MPC Pinned Down On Interest Rate Decision By The Bigger Picture
Fiducia Commercial Network Managing Director Mark Grant believes the Bank of England may resist raising the interest rate next week.
He believes the Monetary Policy Committee (MPC) may resist any changes because of the ‘bigger picture’ caused by global events.
Mark, who leads Fiducial Commercial Network in the UK believes the knock on of further interest rate rises for families and small businesses could influence the MPC’s interest rate decision.
He said: “We are nine days away from the Bank of England’s next rate setting committee verdict on Thursday, November 2nd.
“Recent economic data, far from pointing to a clear way forward, is contradictory and being released when macro events globally – let’s call it the bigger picture – have already moved on from the date the data was compiled to.
“UK GDP for August turned positive and so could the reaction to it have been, if it were not for experts already talking down economic performance in Q4, including for the key services sector.
Brent Crude Prices
“CPI Inflation released for September stubbornly remained at 6.7%, confounding exerts’ modest forecast of a 0.2% fall – and through the figures overall food prices again stood out as the thorn in our pockets’ side at +13.5%.

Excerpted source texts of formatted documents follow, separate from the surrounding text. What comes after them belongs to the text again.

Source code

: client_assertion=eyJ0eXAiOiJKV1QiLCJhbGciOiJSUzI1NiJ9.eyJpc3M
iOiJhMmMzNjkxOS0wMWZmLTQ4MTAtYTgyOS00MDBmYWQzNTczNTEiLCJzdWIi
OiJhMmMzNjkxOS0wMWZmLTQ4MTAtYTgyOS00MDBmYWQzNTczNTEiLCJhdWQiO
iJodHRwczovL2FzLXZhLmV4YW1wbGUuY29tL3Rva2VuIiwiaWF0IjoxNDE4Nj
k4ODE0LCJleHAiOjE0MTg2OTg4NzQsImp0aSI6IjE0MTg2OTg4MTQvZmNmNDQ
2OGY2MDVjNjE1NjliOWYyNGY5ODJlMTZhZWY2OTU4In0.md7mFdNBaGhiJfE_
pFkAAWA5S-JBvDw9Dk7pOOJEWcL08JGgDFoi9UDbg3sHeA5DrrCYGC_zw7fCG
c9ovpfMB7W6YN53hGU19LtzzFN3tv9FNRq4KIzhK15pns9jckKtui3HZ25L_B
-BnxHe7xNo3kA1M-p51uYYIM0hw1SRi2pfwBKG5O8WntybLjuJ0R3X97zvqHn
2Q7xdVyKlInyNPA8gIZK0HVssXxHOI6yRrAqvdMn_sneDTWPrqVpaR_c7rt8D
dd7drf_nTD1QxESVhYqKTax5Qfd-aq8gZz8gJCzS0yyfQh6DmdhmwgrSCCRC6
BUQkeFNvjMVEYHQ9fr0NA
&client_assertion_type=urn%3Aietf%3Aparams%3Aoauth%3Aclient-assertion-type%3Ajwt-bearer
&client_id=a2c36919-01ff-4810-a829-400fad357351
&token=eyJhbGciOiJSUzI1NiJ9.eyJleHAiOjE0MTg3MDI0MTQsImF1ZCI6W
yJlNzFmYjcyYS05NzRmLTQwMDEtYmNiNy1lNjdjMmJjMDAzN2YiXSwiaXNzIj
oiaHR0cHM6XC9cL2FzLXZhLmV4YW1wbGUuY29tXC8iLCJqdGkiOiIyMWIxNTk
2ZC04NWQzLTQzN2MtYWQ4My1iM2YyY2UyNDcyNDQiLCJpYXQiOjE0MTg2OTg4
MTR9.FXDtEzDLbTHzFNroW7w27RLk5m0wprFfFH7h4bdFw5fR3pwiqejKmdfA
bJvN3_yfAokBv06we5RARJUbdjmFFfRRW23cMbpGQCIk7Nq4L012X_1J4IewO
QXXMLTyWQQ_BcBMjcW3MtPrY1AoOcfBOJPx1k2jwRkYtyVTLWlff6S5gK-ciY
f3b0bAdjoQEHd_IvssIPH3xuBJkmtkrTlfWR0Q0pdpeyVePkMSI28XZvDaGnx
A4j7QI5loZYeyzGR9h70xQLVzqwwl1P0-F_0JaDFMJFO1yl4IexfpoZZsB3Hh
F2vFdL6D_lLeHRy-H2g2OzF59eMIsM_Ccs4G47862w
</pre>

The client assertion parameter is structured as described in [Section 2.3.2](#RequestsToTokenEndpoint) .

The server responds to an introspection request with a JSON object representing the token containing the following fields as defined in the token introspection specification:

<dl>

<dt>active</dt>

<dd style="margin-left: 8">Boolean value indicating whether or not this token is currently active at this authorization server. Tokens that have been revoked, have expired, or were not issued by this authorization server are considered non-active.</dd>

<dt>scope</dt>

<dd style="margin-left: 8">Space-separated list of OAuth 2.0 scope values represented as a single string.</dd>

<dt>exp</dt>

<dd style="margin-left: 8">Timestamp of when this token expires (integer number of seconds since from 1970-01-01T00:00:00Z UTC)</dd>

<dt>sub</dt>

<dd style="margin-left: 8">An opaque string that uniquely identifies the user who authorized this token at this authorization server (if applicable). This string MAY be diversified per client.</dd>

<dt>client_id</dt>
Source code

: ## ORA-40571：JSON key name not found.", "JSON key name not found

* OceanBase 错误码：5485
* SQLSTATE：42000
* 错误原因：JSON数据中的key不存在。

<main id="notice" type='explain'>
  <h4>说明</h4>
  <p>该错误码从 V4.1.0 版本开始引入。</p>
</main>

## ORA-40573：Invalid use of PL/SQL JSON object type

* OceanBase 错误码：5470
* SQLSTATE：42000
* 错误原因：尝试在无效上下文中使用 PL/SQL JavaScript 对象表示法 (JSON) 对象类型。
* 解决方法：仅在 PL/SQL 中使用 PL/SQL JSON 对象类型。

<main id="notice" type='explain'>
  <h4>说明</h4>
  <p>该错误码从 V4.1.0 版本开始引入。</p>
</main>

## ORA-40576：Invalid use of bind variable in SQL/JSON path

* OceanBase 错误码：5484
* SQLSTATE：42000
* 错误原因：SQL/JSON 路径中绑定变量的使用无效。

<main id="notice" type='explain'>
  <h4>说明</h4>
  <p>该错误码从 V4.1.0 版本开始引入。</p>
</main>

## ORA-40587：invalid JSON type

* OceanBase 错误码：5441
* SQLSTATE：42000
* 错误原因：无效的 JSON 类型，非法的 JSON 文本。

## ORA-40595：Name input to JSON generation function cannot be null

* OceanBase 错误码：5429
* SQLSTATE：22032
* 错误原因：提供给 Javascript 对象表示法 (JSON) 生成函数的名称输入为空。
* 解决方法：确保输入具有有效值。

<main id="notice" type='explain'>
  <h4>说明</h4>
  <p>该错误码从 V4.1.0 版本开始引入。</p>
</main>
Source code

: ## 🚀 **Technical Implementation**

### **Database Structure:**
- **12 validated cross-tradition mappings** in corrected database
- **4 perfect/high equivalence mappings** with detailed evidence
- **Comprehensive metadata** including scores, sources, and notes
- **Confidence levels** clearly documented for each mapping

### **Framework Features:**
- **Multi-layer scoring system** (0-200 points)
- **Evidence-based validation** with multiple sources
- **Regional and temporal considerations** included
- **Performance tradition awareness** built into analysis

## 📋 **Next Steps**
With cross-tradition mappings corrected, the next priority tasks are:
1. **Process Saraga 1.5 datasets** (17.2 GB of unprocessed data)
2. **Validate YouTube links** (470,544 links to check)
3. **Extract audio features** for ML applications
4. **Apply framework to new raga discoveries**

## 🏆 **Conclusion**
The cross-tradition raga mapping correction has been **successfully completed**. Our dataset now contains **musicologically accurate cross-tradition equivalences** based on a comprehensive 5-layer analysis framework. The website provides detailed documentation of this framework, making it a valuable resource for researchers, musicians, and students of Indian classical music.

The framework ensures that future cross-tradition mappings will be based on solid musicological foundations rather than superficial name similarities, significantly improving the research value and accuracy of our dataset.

“This data was released in the context of an escalating situation in the Middle East, and that bigger picture has been causing Brent Crude prices to tick up by $1 per barrel every day over the recent period.
“Where oil prices rise, the price of everything else tends to follow, so nobody will have been taking this as a downward pressure on inflation in the coming months in the bigger picture of things.
“And add into this mix average earnings in the UK, last released in October for the 3 months to August and rising at 7.8% in this period.
“Wage inflation running at over a percentage point higher than price inflation is not settling nerves around predictions for when we will see the end of the current interest rate rising cycle.”
The MPC were divided when they last met in September to consider interest rate change. The nine-strong committee ultimately voted five-to-four in favour of taking no action.
Four members wanted to increase the bank rate from 5.25% by 0.25% whilst the remaining five voted for it to stay.
Mark believes the committee are likely to repeat their decision in wake of the wide global economic picture when they meet next week.
He added: “The best hopes for the Bank of England’s MPC committee to hold fire and keep rates on hold in the face of the bigger picture and current data set lie on a very negative potential consequence of rates rising again.
“Millions of families and small businesses are already struggling with the impacts of inflation combined with higher interest rates increasing their debt servicing costs.
“It brings into focus the Bank of England’s mandate to solely combat inflation, and to be seen to be above political pressures in their decisions.
“But they will have one eye on the impact of their next decision on the economy over the coming months and years, and the very individual impact on families and small businesses.
“They, like us, are pinned down by the bigger picture.”